How do you determine if you are over this Imaginary line when you are "about 9 or so" miles out?

My limited little pea sized Brain try's to answer, but: 

1. Just look at your GPS and plot your position on a chart and compare it to........................???

Or: 

2. Just run the curser on your GPS north to the shoreline and measure distance to the beach or............................??

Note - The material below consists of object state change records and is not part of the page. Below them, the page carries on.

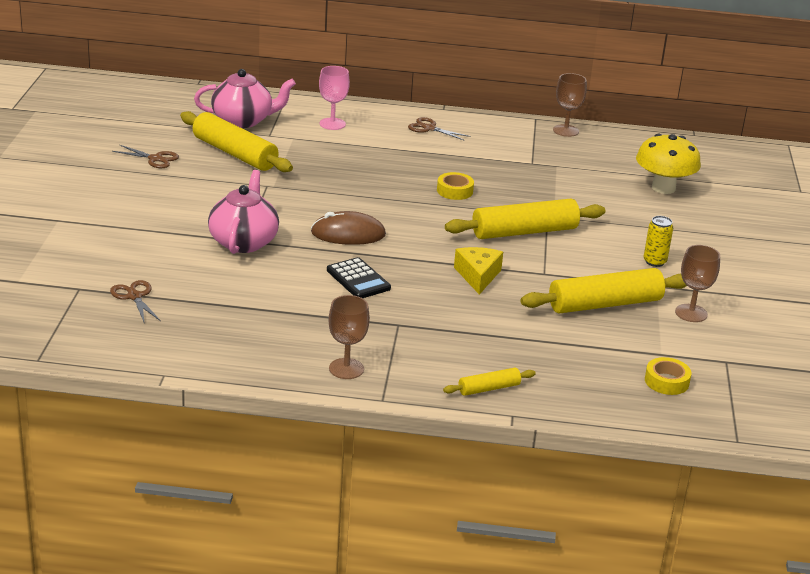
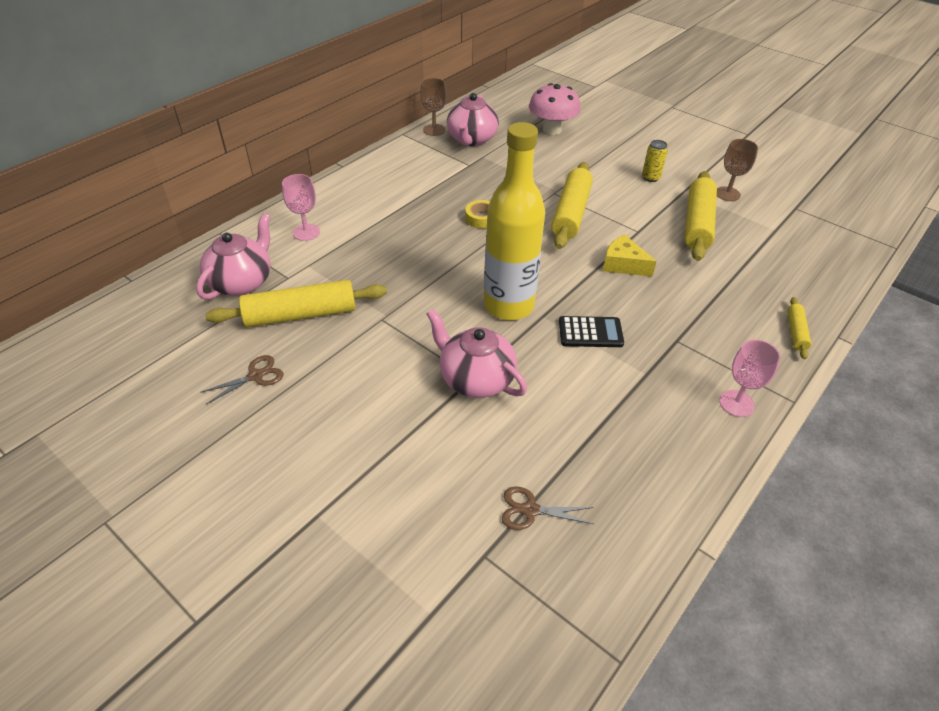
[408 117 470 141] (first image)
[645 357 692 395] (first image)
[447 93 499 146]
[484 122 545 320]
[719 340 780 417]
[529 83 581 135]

Am I just That stupid and the only one that does not know this??? 

Thanks in advance.....


----------



## sealark (Sep 27, 2007)

You answered your question with the first statement. 
How to, just run the distance option on gps from shore to boat. It will change as you move the curser.


----------



## Salty Daze (Sep 25, 2011)

I just recently found an easy way to figure this out after trying to organize all my gps numbers and stuff. I knew there had to be a quick way to know where you are at with as much bouncing around from spot to spot as I do. I use a Garmin 4212 gps machine with the g2 map so others may be different. But on mine there is a line 9 miles offshore for the gulf and 3 miles on the atlantic side that says "natural resource boundary". Its a faint line with those words all along the line. Thats what I use for the state/federal water line.


----------



## DantheGuy (Jun 12, 2013)

My Garmin 740s with a g2 Map card, and when you zoom in there is a 3 Nautical Mile and 9 Nautical Mile line. Easy as that. Just like Salty Daze! though i'm sure you have to have the G2 Map to get that info... Not sure if its on the original Map Database on the Unit.


----------



## Snagged Line (Sep 30, 2007)

thanks for the responses... I need to power up my gps and see if it's there...


----------



## knotty buoy (Oct 8, 2012)

I'm with the other two.My Garmin 441s when selected to "fishing " rather than "navigation" clearly shows the 3 mile limit for Alabama,and the Flotida intersect line. Well marked and well described on the gps loaded maps.


----------